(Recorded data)
*** Block opens ***

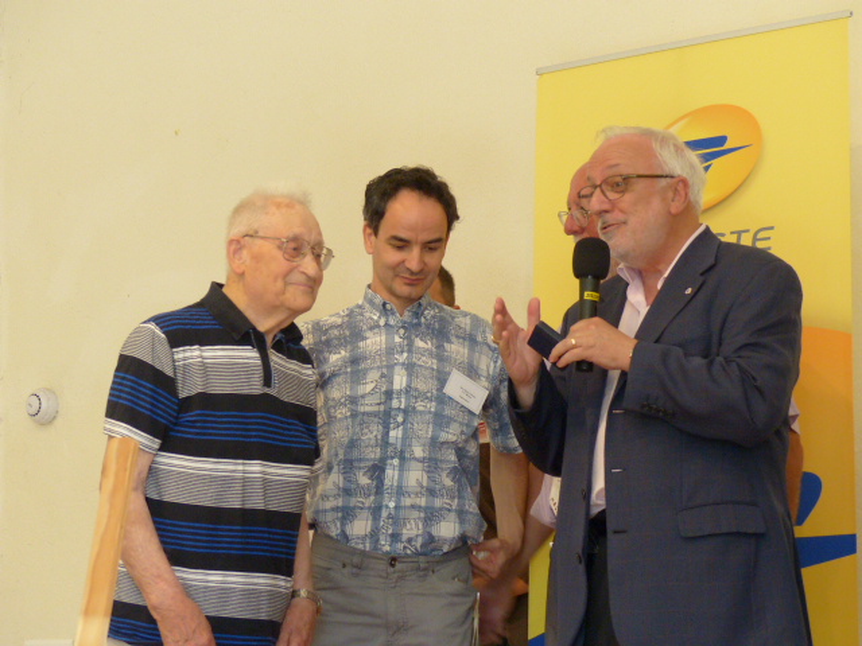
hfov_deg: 19.4
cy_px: 323
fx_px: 2515
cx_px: 431
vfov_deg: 14.6
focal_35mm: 101
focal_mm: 16.9
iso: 400
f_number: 2.8
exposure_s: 1/60
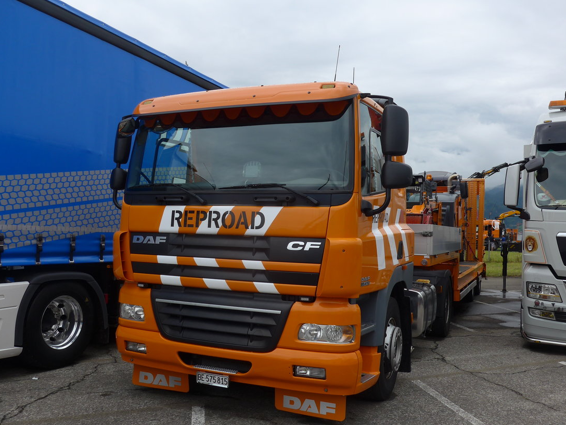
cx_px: 285
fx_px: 523
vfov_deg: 44.1
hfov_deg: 56.8
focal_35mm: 32
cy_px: 222
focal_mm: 6
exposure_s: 1/800
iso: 80
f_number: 2.8
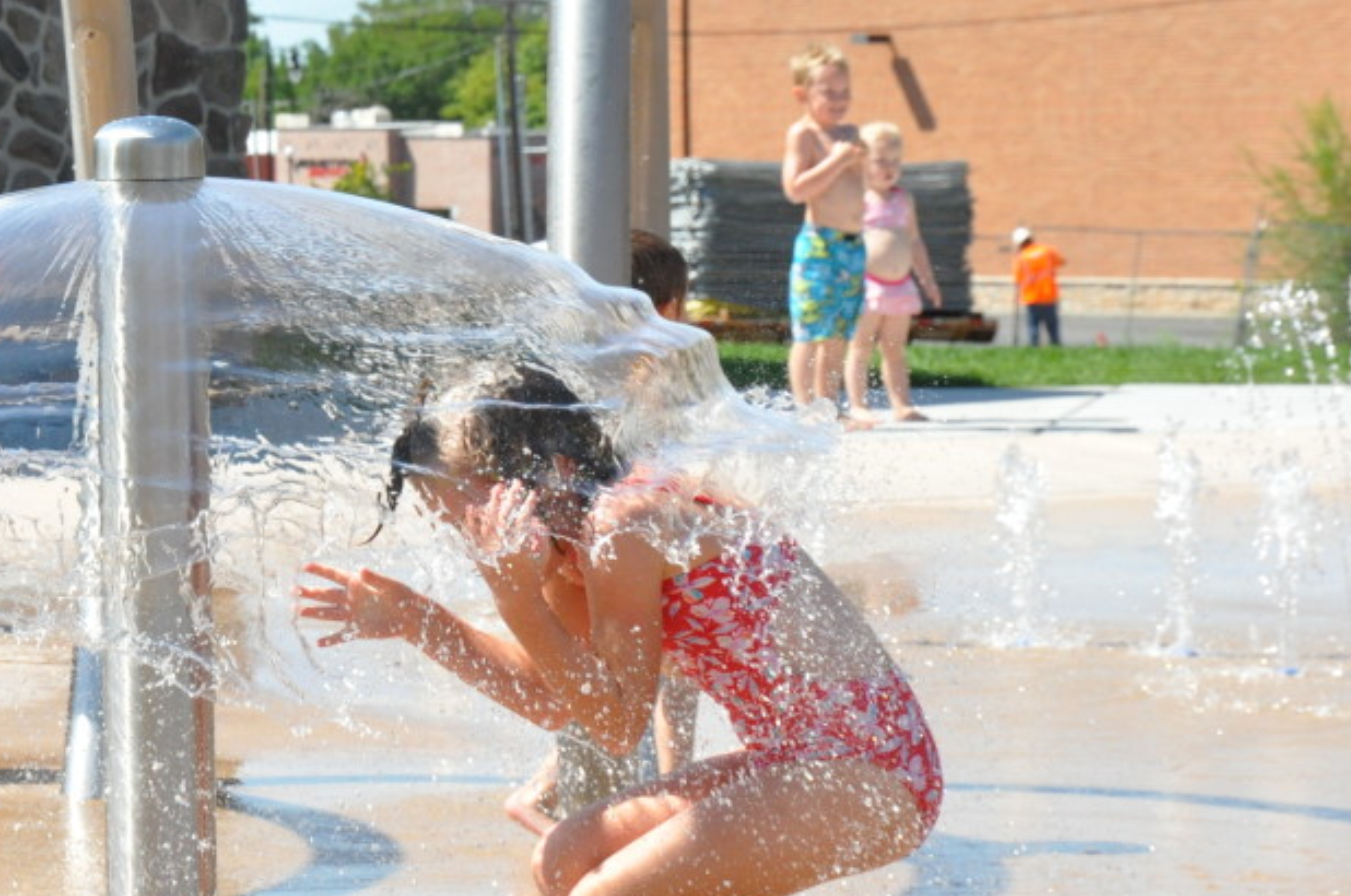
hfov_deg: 11.8
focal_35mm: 174
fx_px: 6520
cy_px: 411
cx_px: 282
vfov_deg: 7.9
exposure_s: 1/1000
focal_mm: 70
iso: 1250
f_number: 16
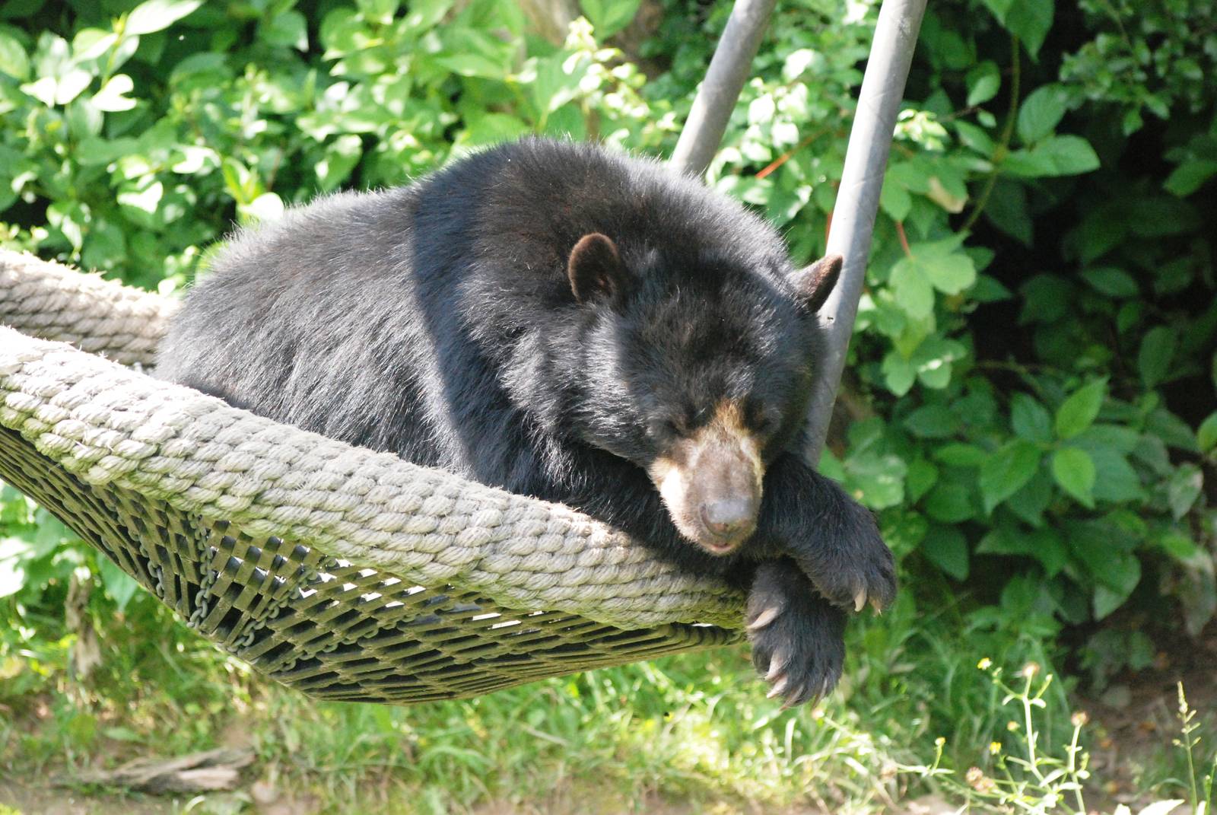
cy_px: 408
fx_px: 8631
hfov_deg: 8.1
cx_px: 608
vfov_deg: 5.4
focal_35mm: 255
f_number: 4.8
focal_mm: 170
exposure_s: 1/1000
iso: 1600
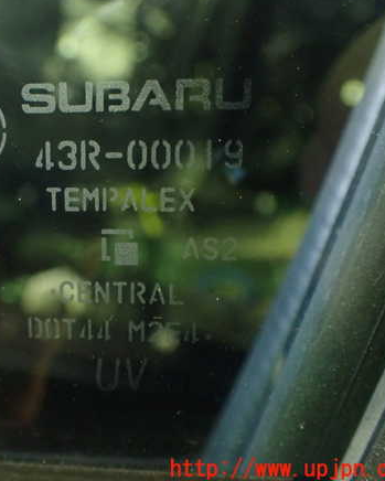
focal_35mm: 43
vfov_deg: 42.9
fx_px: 612
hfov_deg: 34.1
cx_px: 88
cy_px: 235
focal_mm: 5.79
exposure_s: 1/13
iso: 800
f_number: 2.4
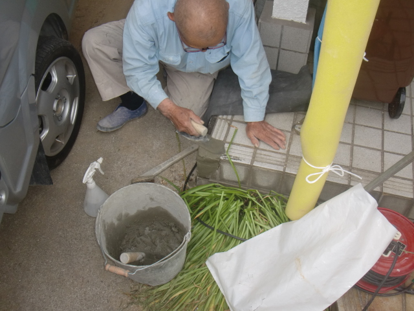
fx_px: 454
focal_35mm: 38
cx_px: 207
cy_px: 156
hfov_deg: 49.0
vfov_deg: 37.7
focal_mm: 6.66
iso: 64
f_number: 3.9
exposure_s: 1/80
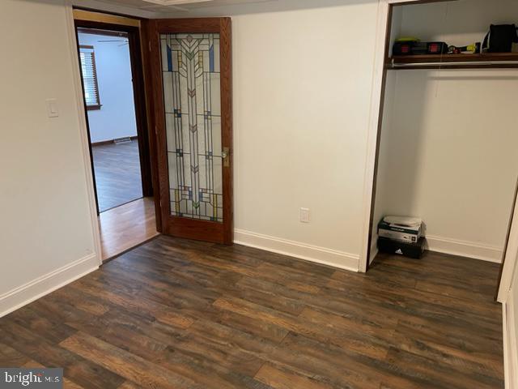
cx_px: 259
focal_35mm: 26
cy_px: 194
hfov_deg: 67.3
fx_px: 389
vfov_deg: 53.1
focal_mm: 4.2
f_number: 1.6
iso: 160
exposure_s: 1/60
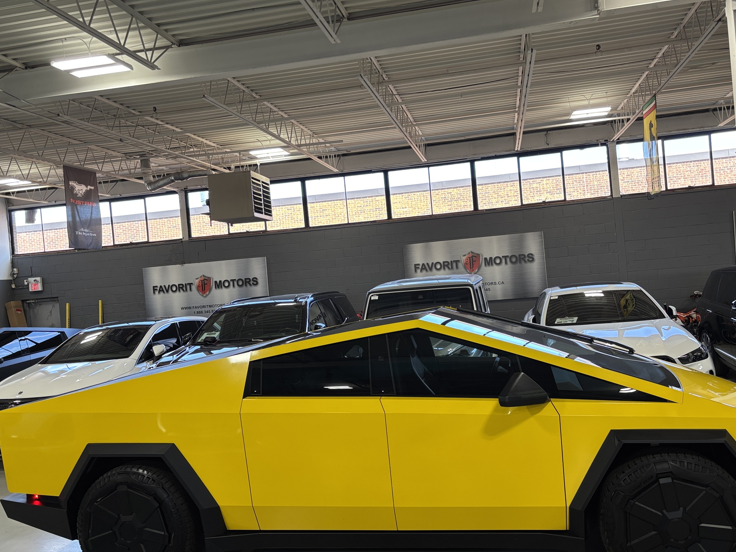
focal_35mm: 29
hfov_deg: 61.6
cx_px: 398
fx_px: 617
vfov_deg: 48.2
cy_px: 275
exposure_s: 1/120
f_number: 1.6
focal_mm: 5.96
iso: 64
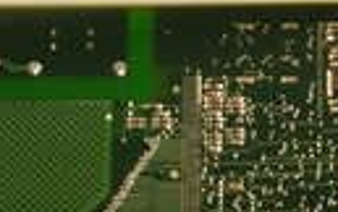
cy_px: 330
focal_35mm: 133
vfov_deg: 9.6
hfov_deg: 15.7
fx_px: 1227
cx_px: 149
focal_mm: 3.79
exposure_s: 1/33
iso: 135
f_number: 2
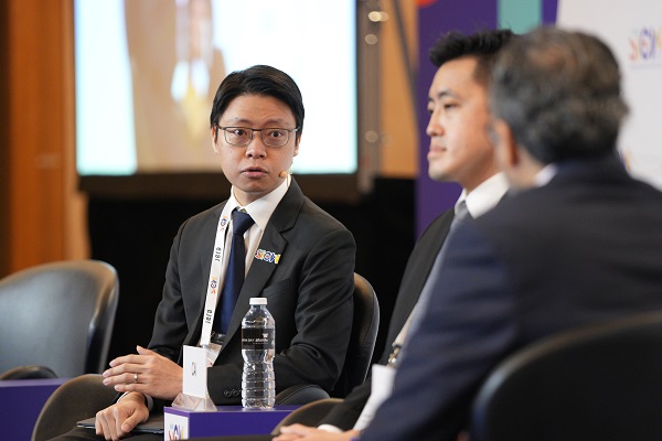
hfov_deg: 6.9
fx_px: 5516
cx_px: 331
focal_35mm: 300
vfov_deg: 4.6
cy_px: 220
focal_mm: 200
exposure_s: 1/160
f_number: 2.8
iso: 2000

*** Block closes ***

> ASSIGNMENT
The records above should be written out in full and unchanged, except that pictures are dropped.

> TASK RESPONSE
hfov_deg: 19.4
cy_px: 323
fx_px: 2515
cx_px: 431
vfov_deg: 14.6
focal_35mm: 101
focal_mm: 16.9
iso: 400
f_number: 2.8
exposure_s: 1/60
cx_px: 285
fx_px: 523
vfov_deg: 44.1
hfov_deg: 56.8
focal_35mm: 32
cy_px: 222
focal_mm: 6
exposure_s: 1/800
iso: 80
f_number: 2.8
hfov_deg: 11.8
focal_35mm: 174
fx_px: 6520
cy_px: 411
cx_px: 282
vfov_deg: 7.9
exposure_s: 1/1000
focal_mm: 70
iso: 1250
f_number: 16
cy_px: 408
fx_px: 8631
hfov_deg: 8.1
cx_px: 608
vfov_deg: 5.4
focal_35mm: 255
f_number: 4.8
focal_mm: 170
exposure_s: 1/1000
iso: 1600
focal_35mm: 43
vfov_deg: 42.9
fx_px: 612
hfov_deg: 34.1
cx_px: 88
cy_px: 235
focal_mm: 5.79
exposure_s: 1/13
iso: 800
f_number: 2.4
fx_px: 454
focal_35mm: 38
cx_px: 207
cy_px: 156
hfov_deg: 49.0
vfov_deg: 37.7
focal_mm: 6.66
iso: 64
f_number: 3.9
exposure_s: 1/80
cx_px: 259
focal_35mm: 26
cy_px: 194
hfov_deg: 67.3
fx_px: 389
vfov_deg: 53.1
focal_mm: 4.2
f_number: 1.6
iso: 160
exposure_s: 1/60
focal_35mm: 29
hfov_deg: 61.6
cx_px: 398
fx_px: 617
vfov_deg: 48.2
cy_px: 275
exposure_s: 1/120
f_number: 1.6
focal_mm: 5.96
iso: 64
cy_px: 330
focal_35mm: 133
vfov_deg: 9.6
hfov_deg: 15.7
fx_px: 1227
cx_px: 149
focal_mm: 3.79
exposure_s: 1/33
iso: 135
f_number: 2
hfov_deg: 6.9
fx_px: 5516
cx_px: 331
focal_35mm: 300
vfov_deg: 4.6
cy_px: 220
focal_mm: 200
exposure_s: 1/160
f_number: 2.8
iso: 2000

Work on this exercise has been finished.